Stanford students, faculty, staff and alumni submitted 2,765 proposals for consideration in the university’s long-range planning process, responding to the call for a wide array of ideas to help shape a vision for the university’s future.

University affiliation of those submitting ideas.

University affiliation of those submitting ideas. (Image credit: John Holleman)

The deadline to submit ideas was July 1. Of the total, 2,263 submissions came from the immediate campus community and another 502 came from Stanford alumni around the world.

President Marc Tessier-Lavigne and Provost Persis Drell, who are co-leading the long-range planning process, said they were delighted by the outpouring of ideas and by the community outreach that led to them.

“We are gratified by how enthusiastically and thoughtfully the Stanford community has contributed ideas to this process,” Tessier-Lavigne said. “We wanted broad thinking from every part of the university community, and the community responded. The time and energy that people put into their submissions, both individually and in groups, is a wonderful statement of their care and concern for Stanford and its future.”

Outreach efforts by a range of campus leaders helped stimulate the submissions, which could range from a single sentence to three pages in length on any topic relevant to Stanford’s future.

Subject areas of submissions.

Subject areas of submissions. (Image credit: John Holleman)

“The members of the area steering groups, student leaders and many others in the campus community took the initiative to rally colleagues and friends to submit ideas and proposals,” Drell said. “We are so appreciative of everyone who worked to develop a submission or encouraged others to do so. And we’re committed to a process that gives every idea and proposal the full consideration it deserves.”

The ideas that were submitted are too numerous to summarize at this stage; some examples were posted earlier on the long-range planning website. But a few data points illustrate the breadth of participation in the effort:

  • The university affiliation of those who contributed ideas from the immediate campus community was 31.9 percent staff, 27.6 percent faculty, 27.3 percent students, 8.7 percent academic staff and 4.5 percent postdoctoral scholars.
  • The process sought ideas centered around four key areas, and submissions could touch on multiple areas. Overall, among the submissions from the on-campus community, 66 percent addressed the Our Community area; 53 percent addressed Education; 37 percent, Research; and 36 percent, Engagement Beyond Our University (totaling more than 100 percent because of the ability to address multiple areas).
  • Among the immediate campus community, 63 percent of the ideas and proposals were submitted by individuals and 37 percent by groups.
  • Perhaps demonstrating the motivational impact of a looming deadline, more than 1,300 of the ideas were submitted in the last 24 hours that entries were accepted.

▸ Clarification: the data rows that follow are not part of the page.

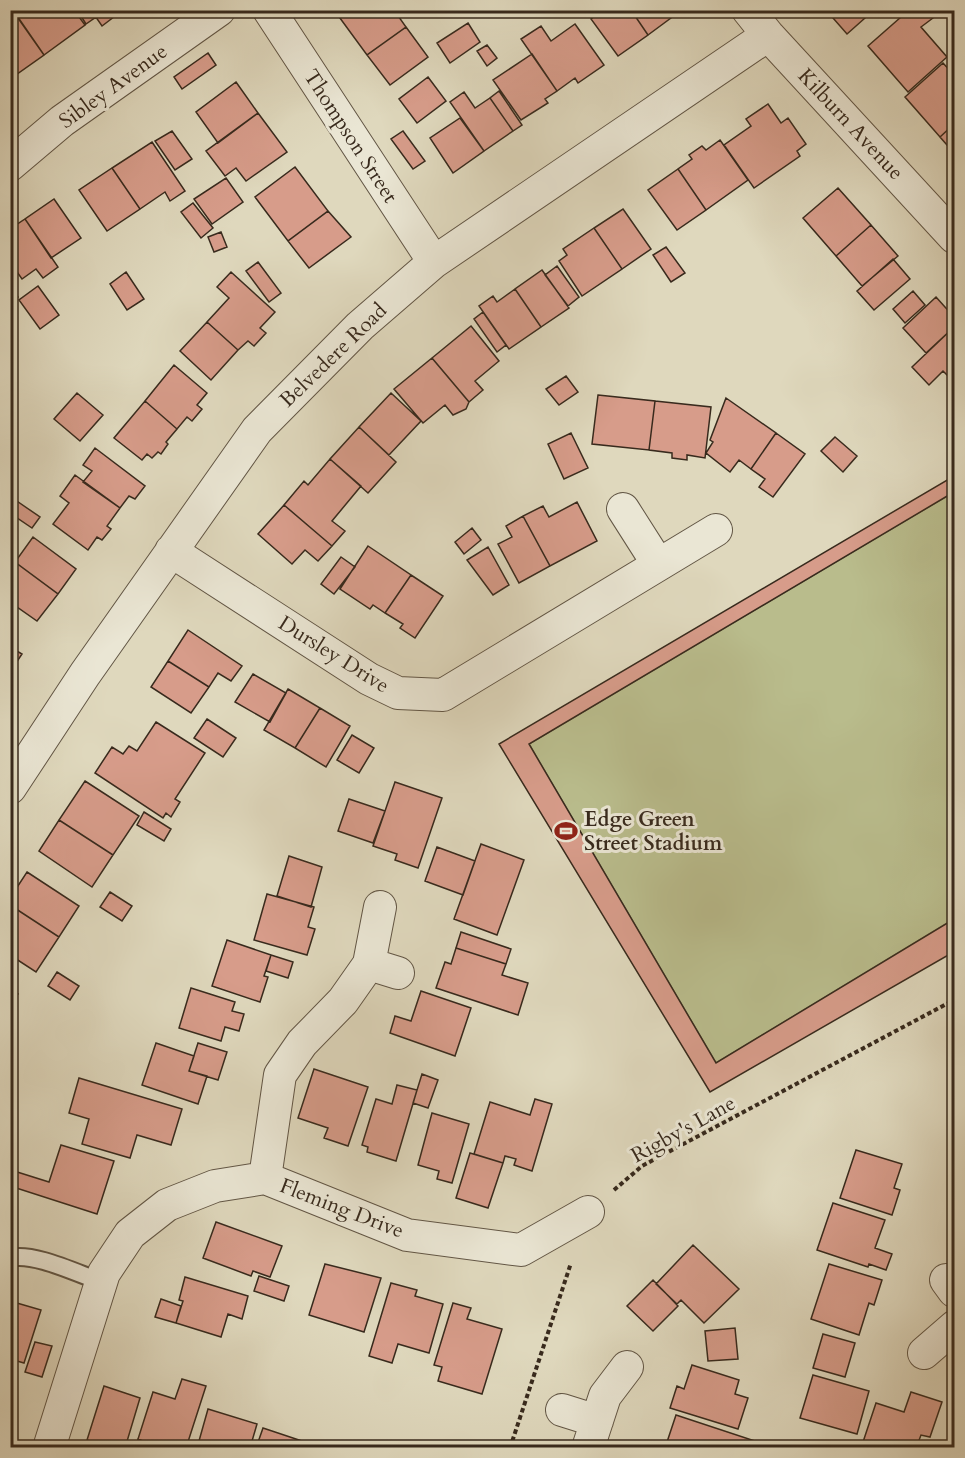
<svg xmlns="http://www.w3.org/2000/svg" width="965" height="1458" font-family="Cardo,serif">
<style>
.green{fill:#b9bc8c;stroke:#787354;stroke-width:1.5}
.building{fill:#d79c8a;stroke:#382a1d;stroke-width:1.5}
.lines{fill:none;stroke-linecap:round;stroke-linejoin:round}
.lane-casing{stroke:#625645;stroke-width:20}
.street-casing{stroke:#625645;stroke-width:34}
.path{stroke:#382a1d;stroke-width:4;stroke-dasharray:4.5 3;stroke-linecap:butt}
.lane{stroke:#eae6d4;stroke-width:16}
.street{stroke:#eae6d4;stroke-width:32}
.labels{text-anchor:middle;stroke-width:6;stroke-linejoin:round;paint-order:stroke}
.street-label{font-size:21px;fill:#382a1d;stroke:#eae6d4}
.poi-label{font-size:21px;font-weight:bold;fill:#382a1d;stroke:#eae6d4;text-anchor:start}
</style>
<rect width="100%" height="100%" fill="#dfd8bd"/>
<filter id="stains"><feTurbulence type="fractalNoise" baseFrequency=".00333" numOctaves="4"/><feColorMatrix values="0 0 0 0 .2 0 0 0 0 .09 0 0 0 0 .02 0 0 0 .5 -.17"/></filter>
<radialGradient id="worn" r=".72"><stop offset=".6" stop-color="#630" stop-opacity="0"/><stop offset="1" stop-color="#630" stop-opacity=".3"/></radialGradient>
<path class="green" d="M954,492V919L716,1063L529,744Z"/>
<path class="building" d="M74,10L85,25L44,55L13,10Z
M77,10H91L96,17L86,24Z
M91,10H123L102,26Z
M341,10H394L406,27L367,55L337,14Z
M603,10H631L648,35L618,56L591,19Z
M631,10H678L679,12L648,35Z
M826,10H874L847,34Z
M909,10H926L933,18L921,27L947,57L908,92L868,46Z
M13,11L44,55L10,79V12Z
M468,23L480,42L450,63L437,43Z
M575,24L604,65L578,83L575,78L557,91L521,39L541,26L551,41Z
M406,27L428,57L390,85L367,55Z
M487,45L497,58L487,66L477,51Z
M208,53L216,65L182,89L174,77Z
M532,54L557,91L545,99L548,103L521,120L493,80Z
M943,63L954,75V124L940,137L905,97Z
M428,77L446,101L417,123L399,99Z
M236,82L258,113L218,143L196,112Z
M499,91L522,125L513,131L490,98Z
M464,92L475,108L490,98L513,131L484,151L450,102Z
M768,104L781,123L788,118L806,144L797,151L800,156L754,188L724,145L751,126L746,119Z
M258,113L287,152L246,181L236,168L225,176L206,151Z
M460,118L484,151L453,173L430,138Z
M954,124V153L940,137Z
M172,131L192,159L175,170L155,141Z
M403,131L425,161L413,169L391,139Z
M720,140L748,180L706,210L678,169L692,159L689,155L702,146L706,150Z
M152,142L185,191L170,201L165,192L140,209L112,168Z
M295,167L328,211L288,241L255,197Z
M112,168L140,209L107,231L79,190Z
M678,169L706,210L677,230L648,190Z
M226,178L243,202L212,224L194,199Z
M838,188L871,225L836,256L803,218Z
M54,199L81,238L51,258L25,219Z
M193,203L213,228L201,238L181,212Z
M623,209L651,249L622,269L594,228Z
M328,211L351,237L309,268L288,241Z
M25,219L58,267L43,278L36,269L22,279L10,262V229Z
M871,225L898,256L862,286L836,256Z
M594,228L622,269L582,296L559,261L567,255L563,249Z
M221,232L227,247L214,252L208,237Z
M666,247L685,273L671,282L653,255Z
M893,259L910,279L874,310L857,291Z
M258,262L281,293L269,302L246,271Z
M557,266L579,297L568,306L545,275Z
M542,270L569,308L541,327L515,289Z
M126,272L144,299L127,310L110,284Z
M231,272L275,312L260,328L266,333L254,346L248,341L238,350L207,322L229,298L217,287Z
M10,285L18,297L10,302Z
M38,286L59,315L40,329L19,300Z
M515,289L541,327L509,349L479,306L493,296L497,302Z
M913,291L925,305L905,323L893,309Z
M936,297L954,317V327L926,353L903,328Z
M483,312L506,345L497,352L474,319Z
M207,322L238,350L211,380L180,351Z
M471,326L499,361L475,381L483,390L469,402L432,358Z
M954,327V382L943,371L929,385L912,367Z
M432,358L469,402L466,409L453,415L445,405L423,423L394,389Z
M174,365L207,393L197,405L202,409L192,421L187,417L177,429L145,401Z
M566,376L578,392L559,405L546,389Z
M77,393L103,415L80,441L54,419Z
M391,393L421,421L389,455L359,427Z
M598,395L655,401L649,450L592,444Z
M726,398L776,433L751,469L739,460L730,472L706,453L713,442L710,440Z
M145,401L177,429L166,442L168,444L161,454L158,452L152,458L147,454L142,460L114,438Z
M655,401L711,407L705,458L687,455V460L672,458V453L649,450Z
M359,427L396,462L368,493L330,459Z
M571,433L588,468L564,479L548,444Z
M776,433L805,454L773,497L759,487L765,479L751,469Z
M835,437L857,456L843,472L821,451Z
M95,448L145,486L135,499L129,496L120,508L83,482L92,471L83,465Z
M330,459L361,486L332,521L345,531L332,546L284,505L304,481L308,485Z
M75,475L120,508L107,526L111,529L102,540L97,537L88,550L53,524L69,503L60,496Z
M954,476V492L529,744L716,1063L954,919V960L950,954L710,1092L499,744Z
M11,497L40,517L32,528L10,513Z
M577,502L597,541L550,566L523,516L543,506L549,517Z
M284,505L332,546L318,561L305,550L292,564L258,534Z
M523,516L550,566L519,583L498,544L512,537L506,526Z
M472,528L481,540L464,554L455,542Z
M33,537L76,569L58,594L15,562Z
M368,546L411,575L385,613L373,605L370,609L340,589Z
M488,547L509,585L493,595L467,560Z
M341,557L355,567L334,594L321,584Z
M15,562L58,594L37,621L10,602V567Z
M411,575L443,596L415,638L400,628L403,624L385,613Z
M188,630L242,666L231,681L218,673L209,687L168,661Z
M10,647L22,654L10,672Z
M168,661L209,687L191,713L151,687Z
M253,674L286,693L270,722L235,702Z
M288,689L320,708L295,748L264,730Z
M320,708L350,726L326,767L295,748Z
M207,719L236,738L223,757L194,738Z
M156,722L205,753L175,799L180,802L171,817L166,813L163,818L95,773L112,747L123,754L129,746L137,751Z
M352,735L374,748L359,773L337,760Z
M85,781L139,816L113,855L59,820Z
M395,782L442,798L418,868L395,860L397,854L373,846Z
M349,799L385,811L373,843L338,831Z
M144,812L171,829L164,841L137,825Z
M59,820L113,855L92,887L39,851Z
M481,844L524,860L497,935L454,919Z
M437,847L475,861L463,895L425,881Z
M289,856L322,867L311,907L277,896Z
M27,872L79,906L59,937L10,905V898Z
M110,892L132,906L122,921L100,907Z
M267,894L314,907L308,927L315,929L307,955L254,940Z
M10,905L59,937L36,972L10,955Z
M461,932L511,949L506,964L456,948Z
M227,940L271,955L264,976L268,977L260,1002L212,986Z
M456,948L506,964L502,975L528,983L518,1015L436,988L445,962L451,964Z
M271,955L293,962L288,978L266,971Z
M57,972L79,986L70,1000L48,986Z
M191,988L235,1002L232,1011L244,1014L239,1031L225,1027L221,1041L179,1028Z
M10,989L18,994L10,1004Z
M421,991L471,1008L455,1056L390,1033L395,1016L411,1021Z
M156,1043L194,1056L189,1071L207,1076L198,1104L142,1085Z
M198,1043L227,1052L218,1080L189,1071Z
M314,1069L368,1087L348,1146L324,1138L328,1128L298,1118Z
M422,1074L438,1080L428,1108L413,1103Z
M79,1078L182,1109L171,1145L137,1135L130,1158L82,1144L89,1119L69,1113Z
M397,1085L417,1090L396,1161L367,1152L368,1147L362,1145L376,1099L392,1104Z
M535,1099L552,1104L532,1171L514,1165L516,1159L505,1156L503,1163L474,1154L490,1102L530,1115Z
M432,1113L469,1124L452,1183L437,1179L439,1171L418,1165Z
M61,1145L114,1161L97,1214L10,1186L14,1171L49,1182Z
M856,1150L902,1164L894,1188L900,1190L892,1215L840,1198Z
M470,1153L503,1163L488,1208L456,1198Z
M833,1203L885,1220L875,1248L892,1254L886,1270L869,1264L868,1267L817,1250Z
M216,1222L282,1246L270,1277L253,1271L251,1276L203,1258Z
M693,1245L739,1289L704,1323L681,1300L677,1304L656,1284Z
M325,1264L381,1278L364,1332L309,1315Z
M829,1264L882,1280L874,1305L869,1303L859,1335L811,1319Z
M259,1276L289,1286L284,1301L254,1291Z
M185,1277L248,1296L242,1319L228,1314L221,1337L176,1323L183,1301L179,1300Z
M653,1280L678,1306L653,1331L627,1306Z
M391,1283L417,1290L415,1296L443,1304L429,1353L398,1344L392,1363L369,1356Z
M161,1299L181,1306L176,1323L155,1317Z
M10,1301L41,1310L24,1363L10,1359Z
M453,1303L471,1308L467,1319L502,1329L482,1394L438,1381L442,1367L434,1365Z
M735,1328L738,1359L708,1361L705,1331Z
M823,1334L855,1343L845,1377L813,1368Z
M35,1342L52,1346L42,1377L25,1372Z
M692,1365L739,1380L735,1394L748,1398L738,1429L670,1408L677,1386L684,1389Z
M813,1375L869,1391L857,1434L800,1418Z
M182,1379L206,1386L186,1448H160L138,1439L153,1392L175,1399Z
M104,1386L140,1398L125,1448H110L87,1440Z
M911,1392L942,1402L930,1437L921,1435L916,1448H861L876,1403L904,1412Z
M208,1409L257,1424L250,1448H197Z
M676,1415L764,1444L763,1448H665Z
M263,1428L311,1444L310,1448H256Z
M10,1436L16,1437L13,1448H10Z
M138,1439L154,1446V1448H135Z"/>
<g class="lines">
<g class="lane-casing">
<path id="lane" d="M10,1258C34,1252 78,1274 102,1282"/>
</g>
<g class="street-casing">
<path id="street" d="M269,10L434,262
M748,10L768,35L954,237
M10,165L62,121L219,10
M623,509L658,564
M171,551L369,679L398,693L443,695L716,530
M10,788L85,674L257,430L360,326L434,262L768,35
M369,964L398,973
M265,1178L280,1075L302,1043L343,1001L369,964L380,907
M946,1280L954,1291
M924,1353L954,1327
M562,1410L597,1421
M49,1448L104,1273L130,1234L167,1205L215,1186L265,1178L407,1235L521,1250L588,1212
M588,1448L605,1396L627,1367"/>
</g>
<path class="path" d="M614,1190L642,1166L954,1000
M510,1448L571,1263"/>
<use href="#lane" class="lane"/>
<use href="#street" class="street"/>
</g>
<defs>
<g id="stadium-bare" transform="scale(1.8)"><path d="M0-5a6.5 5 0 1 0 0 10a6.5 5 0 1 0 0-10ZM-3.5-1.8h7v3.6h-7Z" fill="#8f2418" stroke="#eae6d4" stroke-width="2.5" paint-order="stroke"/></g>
</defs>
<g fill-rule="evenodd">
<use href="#stadium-bare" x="566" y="831"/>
</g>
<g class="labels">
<g class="street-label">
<text transform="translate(113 86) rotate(-36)" y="7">Sibley Avenue</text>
<text transform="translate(851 124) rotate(47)" y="7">Kilburn Avenue</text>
<text transform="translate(351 136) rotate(57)" y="7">Thompson Street</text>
<text transform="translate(333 355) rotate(-44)" y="7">Belvedere Road</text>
<text transform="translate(334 654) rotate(32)" y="7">Dursley Drive</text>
<text transform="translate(683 1129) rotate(-29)" y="7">Rigby's Lane</text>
<text transform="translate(342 1208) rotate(21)" y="7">Fleming Drive</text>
</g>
<g class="poi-label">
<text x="584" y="826">Edge Green<tspan x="584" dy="24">Street Stadium</tspan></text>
</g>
</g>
<rect width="965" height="1458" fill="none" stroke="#dfd8bd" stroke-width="36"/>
<rect x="12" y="12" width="941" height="1434" fill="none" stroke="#382a1d" stroke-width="3"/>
<rect x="18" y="18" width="929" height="1422" fill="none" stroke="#382a1d" stroke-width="1.5"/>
<rect width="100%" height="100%" filter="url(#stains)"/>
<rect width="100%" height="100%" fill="url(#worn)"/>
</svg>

In addition to the submissions from the immediate campus community, the Stanford Alumni Association encouraged ideas and proposals from alumni through a separate process, producing another 502 submissions from alumni that will be evaluated.

Among the alumni submissions, 65 percent addressed the Education area; 61 percent addressed Our Community; 57 percent, Engagement Beyond Our University; and 36 percent, Research (again totaling more than 100 percent because of the ability to address multiple areas).

What comes next? The action now moves to four area steering groups of faculty, students and staff, each led by two faculty co-chairs.

Between now and October 15, the area steering groups will be charged with reviewing the ideas and proposals, identifying links between them, organizing them conceptually, and providing perspective and analysis on them.

Tessier-Lavigne and Drell are meeting this summer with each of the area steering groups as they continue their work. Proposals ultimately will make their way to the executive cabinet of the university for further review, consideration and consultation with senior leadership. That includes both long-term strategic ideas as well as more tactical, near-term suggestions for improving specific areas of the university’s operations.

University leaders will then work to compose a long-range plan for presentation to the Faculty Senate, university community and Board of Trustees next spring.

While the area steering groups have an enormous amount of work to do in reviewing the proposals, things aren’t going entirely behind the scenes. Tessier-Lavigne and Drell expect to be talking with the campus community about emerging areas of interest as they are identified through the process. Stanford Report and other communication channels also will provide updates on the process and a window into the work of the area steering groups.